LISTEN UP BIG-CO! RETURN TO FAT, sugar is the new enemy
This slab of butter may save your life.
A rippling and rallying cry for a change in our diet across institutions and the media is making itself increasingly loud in recent years.
Small wonder, it takes little to notice that we as a population are fatter and sicker than we have ever been. Even if you are the most reclusive of couch potatoes, the television or Internet has most certainly not spared you from the message. The barrage of solutions targeting every angle of our health problems that the commercial world has dumped on us in the recent decade has at times been futile and most times disorienting . If you remember the diet books that were all the rage in the 90s: South Beach, Atkins, The Zone, The Caveman diet, anyone remember the Cabbage Soup diet, or the Grape diet? That and the immense popularity of Dr Oz on television, the yoga craze, slimming centres, and the rise of the mega gyms, you know you have either been thinking about this or subconsciously reprogrammed to say that something is definitely wrong (so that you can consume the new headlines). But how can it be?
The Problem As a child of the 80s, I was schooled in the wisdom of the pyramid. Eat more carbs, less fat: Fat is the enemy. A whole generation lived and breathed the pyramid. A whole fat-free (though high sugar) industry pandered to the rhetoric and recent statistics by The International Food Information Council's 2013 Food & Health Survey indicate that 69% of consumers strongly or somewhat agree with the statement "I try to eat as little fat as possible," prove we got the message, a little too well.
In recent years, the increased problems, have prompted researchers to question our most revered pyramid.If the pyramid is so sacred, assuming we are all moderately health conscious, why are we all suffering? The diet books of the 90s sought to turn it upside down and inside out. Suddenly, carbs are the enemy and protein is in.
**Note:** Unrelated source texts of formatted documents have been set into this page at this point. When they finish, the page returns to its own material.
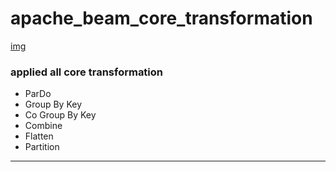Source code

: # apache_beam_core_transformation
[img](https://encrypted-tbn0.gstatic.com/images?q=tbn:ANd9GcSO-BHm-WqUOLR7UJ3GFYdS61F0jtl5iXKqZw3ZeYhaG8FAJqX026XDwFYygVScpcBKAeA&usqp=CAU)
### applied all core transformation
* ParDo
* Group By Key
* Co Group By Key
* Combine
* Flatten
* Partition
___
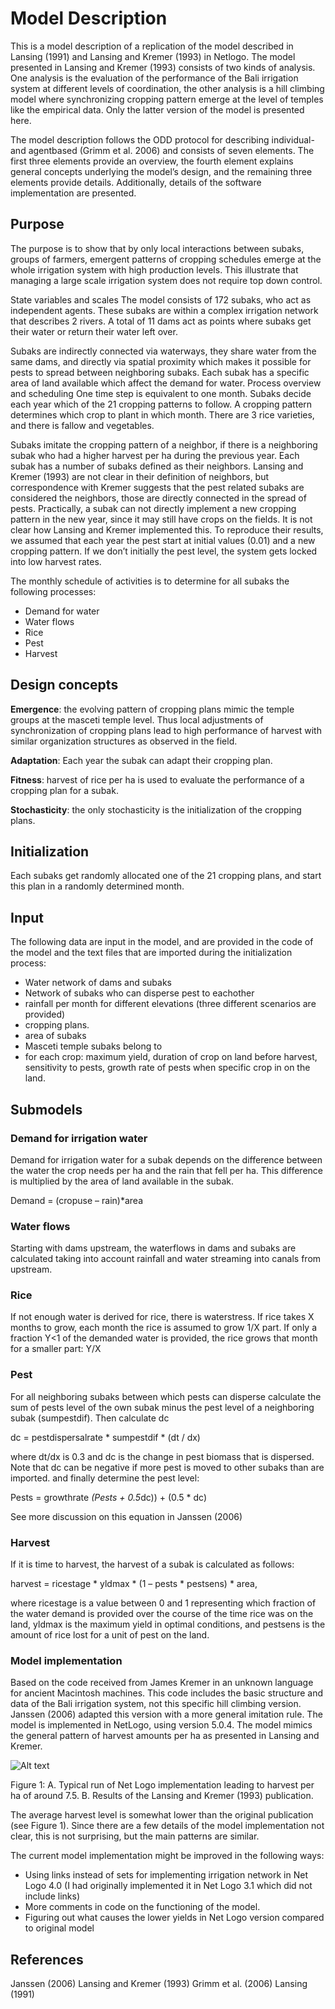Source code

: # Model Description

This is a model description of a replication of the model described in Lansing (1991) and Lansing and Kremer (1993) in Netlogo. The model presented in Lansing and Kremer (1993) consists of two kinds of analysis. One analysis is the evaluation of the performance of the Bali irrigation system at different levels of coordination, the other analysis is a hill climbing model where synchronizing cropping pattern emerge at the level of temples like the empirical data. Only the latter version of the model is presented here.

The model description follows the ODD protocol for describing individual- and agentbased (Grimm et al. 2006) and consists of seven elements. The first  three elements provide an overview, the fourth element explains general concepts underlying the model’s design, and the remaining three elements provide details. Additionally, details of the software implementation are presented.

## Purpose

The purpose is to show that by only local interactions between subaks, groups of farmers, emergent patterns of cropping schedules emerge at the whole irrigation system with high production levels. This illustrate that managing a large scale irrigation system does not require top down control.

State variables and scales The model consists of 172 subaks, who act as independent agents. These subaks are within a complex irrigation network that describes 2 rivers. A total of 11 dams act as points where subaks get their water or return their water left over.

Subaks are indirectly connected via waterways, they share water from the same dams, and directly via spatial proximity which makes it possible for pests to spread between neighboring subaks. Each subak has a specific area of land available which affect the demand for water. Process overview and scheduling One time step is equivalent to one month. Subaks decide each year which of the 21 cropping patterns to follow. A cropping pattern determines which crop to plant in which month. There are 3 rice varieties, and there is fallow and vegetables.

Subaks imitate the cropping pattern of a neighbor, if there is a neighboring subak who had a higher harvest per ha during the previous year. Each subak has a number of subaks defined as their neighbors. Lansing and Kremer (1993) are not clear in their definition of neighbors, but correspondence with Kremer suggests that the pest related subaks are considered the neighbors, those are directly connected in the spread of pests. Practically, a subak can not directly implement a new cropping pattern in the new year, since it may still have crops on the fields. It is not clear how Lansing and Kremer implemented this. To reproduce their results, we assumed that each year the pest start at initial values (0.01) and a new cropping pattern. If we don’t initially the pest level, the system gets locked into low harvest rates.

The monthly schedule of activities is to determine for all subaks the following processes:

- Demand for water
- Water flows
- Rice
- Pest
- Harvest
  
## Design concepts

**Emergence**: the evolving pattern of cropping plans mimic the temple groups at the masceti temple level. Thus local adjustments of synchronization of cropping plans lead to high performance of harvest with similar organization structures as observed in the field.

**Adaptation**: Each year the subak can adapt their cropping plan.

**Fitness**: harvest of rice per ha is used to evaluate the performance of a cropping plan for a
subak.

**Stochasticity**: the only stochasticity is the initialization of the cropping plans.

## Initialization

Each subaks get randomly allocated one of the 21 cropping plans, and start this plan in a randomly determined month.

## Input

The following data are input in the model, and are provided in the code of the model and the text files that are imported during the initialization process:

- Water network of dams and subaks
- Network of subaks who can disperse pest to eachother
- rainfall per month for different elevations (three different scenarios are provided)
- cropping plans.
- area of subaks
- Masceti temple subaks belong to
- for each crop: maximum yield, duration of crop on land before harvest, sensitivity to pests, growth rate of pests when specific crop in on the land.

## Submodels

### Demand for irrigation water

Demand for irrigation water for a subak depends on the difference between the water the crop needs per ha and the rain that fell per ha. This difference is multiplied by the area of land available in the subak.

Demand = (cropuse – rain)*area

### Water flows

Starting with dams upstream, the waterflows in dams and subaks are calculated taking into account rainfall and water streaming into canals from upstream.

### Rice

If not enough water is derived for rice, there is waterstress. If rice takes X months to grow, each month the rice is assumed to grow 1/X part. If only a fraction Y<1 of the demanded water is provided, the rice grows that month for a smaller part: Y/X

### Pest

For all neighboring subaks between which pests can disperse calculate the sum of pests level of the own subak minus the pest level of a neighboring subak (sumpestdif). Then calculate dc

dc = pestdispersalrate * sumpestdif * (dt / dx)

where dt/dx is 0.3 and dc is the change in pest biomass that is dispersed. Note that dc can be negative if more pest is moved to other subaks than are imported. and finally determine the pest level: 

Pests = growthrate *(Pests + 0.5*dc)) + (0.5 * dc)

See more discussion on this equation in Janssen (2006)

### Harvest

If it is time to harvest, the harvest of a subak is calculated as follows: 

harvest = ricestage * yldmax * (1 – pests * pestsens) * area,

where ricestage is a value between 0 and 1 representing which fraction of the water demand is provided over the course of the time rice was on the land, yldmax is the maximum yield in optimal conditions, and pestsens is the amount of rice lost for a unit of pest on the land.

### Model implementation

Based on the code received from James Kremer in an unknown language for ancient Macintosh machines. This code includes the basic structure and data of the Bali irrigation system, not this specific hill climbing version. Janssen (2006) adapted this version with a more general imitation rule. The model is implemented in NetLogo, using version 5.0.4. The model mimics the general pattern of harvest amounts per ha as presented in Lansing and Kremer.

![Alt text](image-1.png)

Figure 1: A. Typical run of Net Logo implementation leading to harvest per ha of around 7.5. B. Results of the Lansing and Kremer (1993) publication.

The average harvest level is somewhat lower than the original publication (see Figure 1). Since there are a few details of the model implementation not clear, this is not surprising, but the main patterns are similar.

The current model implementation might be improved in the following ways:

- Using links instead of sets for implementing irrigation network in Net Logo 4.0 (I had originally implemented it in Net Logo 3.1 which did not include links)
- More comments in code on the functioning of the model.
- Figuring out what causes the lower yields in Net Logo version compared to original model

## References

Janssen (2006)
Lansing and Kremer (1993)
Grimm et al. (2006)
Lansing (1991)

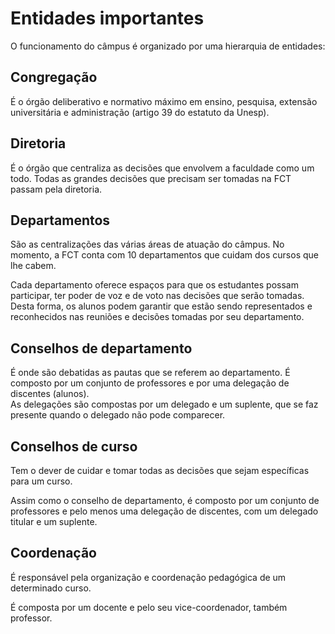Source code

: # Entidades importantes

O funcionamento do câmpus é organizado por uma hierarquia de entidades:

## Congregação

É o órgão deliberativo e normativo máximo em ensino, pesquisa, extensão universitária e administração (artigo 39 do estatuto da Unesp).

## Diretoria

É o órgão que centraliza as decisões que envolvem a faculdade como um todo. Todas as grandes decisões que precisam ser tomadas na FCT passam pela diretoria.

## Departamentos

São as centralizações das várias áreas de atuação do câmpus. No momento, a FCT conta com 10 departamentos que cuidam dos cursos que lhe cabem.

Cada departamento oferece espaços para que os estudantes possam participar, ter poder de voz e de voto nas decisões que serão tomadas. Desta forma, os alunos podem garantir que estão sendo representados e reconhecidos nas reuniões e decisões tomadas por seu departamento.

## Conselhos de departamento

É onde são debatidas as pautas que se referem ao departamento. É composto por um conjunto de professores e por uma delegação de discentes (alunos).  
As delegações são compostas por um delegado e um suplente, que se faz presente quando o delegado não pode comparecer.

## Conselhos de curso

Tem o dever de cuidar e tomar todas as decisões que sejam específicas para um curso.

Assim como o conselho de departamento, é composto por um conjunto de professores e pelo menos uma delegação de discentes, com um delegado titular e um suplente.

## Coordenação

É responsável pela organização e coordenação pedagógica de um determinado curso.

É composta por um docente e pelo seu vice-coordenador, também professor.
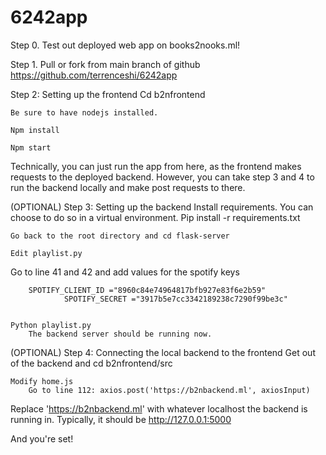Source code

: # 6242app

Step 0.
	Test out deployed web app on books2nooks.ml!

Step 1.
	Pull or fork from main branch of github
		https://github.com/terrenceshi/6242app

Step 2: Setting up the frontend
	Cd b2nfrontend

	Be sure to have nodejs installed.

	Npm install

	Npm start

Technically, you can just run the app from here, as the frontend makes requests to the deployed backend. However, you can take step 3 and 4 to run the backend locally and make post requests to there.

(OPTIONAL) Step 3: Setting up the backend
	Install requirements. You can choose to do so in a virtual environment.
		Pip install -r requirements.txt

	Go back to the root directory and cd flask-server

	Edit playlist.py
Go to line 41 and 42 and add values for the spotify keys

		SPOTIFY_CLIENT_ID ="8960c84e74964817bfb927e83f6e2b59"
        		SPOTIFY_SECRET ="3917b5e7cc3342189238c7290f99be3c"


	Python playlist.py
		The backend server should be running now.

(OPTIONAL) Step 4: Connecting the local backend to the frontend
	Get out of the backend and cd b2nfrontend/src

	Modify home.js
		Go to line 112: axios.post('https://b2nbackend.ml', axiosInput)

Replace 'https://b2nbackend.ml' with whatever localhost the backend is running in. Typically, it should be http://127.0.0.1:5000

And you're set!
And now, the authorities are telling us to eat more fat. It now seems like everything is fair game.
To be fair, there is always some grain of truth in every message. I am inclined by personal experience swinging helter skelter with the diet trends, to see some sense in the new fat-friendly propaganda of the 21st century. Research supports experience that some fat in the diet satisfies tastebuds sooner and bellies longer. It also seems to explain why french women can load up on those croissants on a daily basis yet stay so svelte. Sugar must ultimately be reduced if we are to manage our serum cholesterol, lipid levels, overall responsiveness, calm and health. And calorie management really works.
For most of the educated world that reads their food labels, I think we'll come out ok. As we grapple with the confusion of what to eat, I feel most people in the modern world will eventually find the right balance for themselves- in accordance with their individual needs and constitutions.
My greatest concern is for those straddling the poverty line. How soon can BigCo respond as a whole to the new need for better nutrition for the poor? The days of fat-free, high sugar must be numbered, to give the poor a chance to obtain affordable food that won't also create a burden for society. Time to move faster Big Co.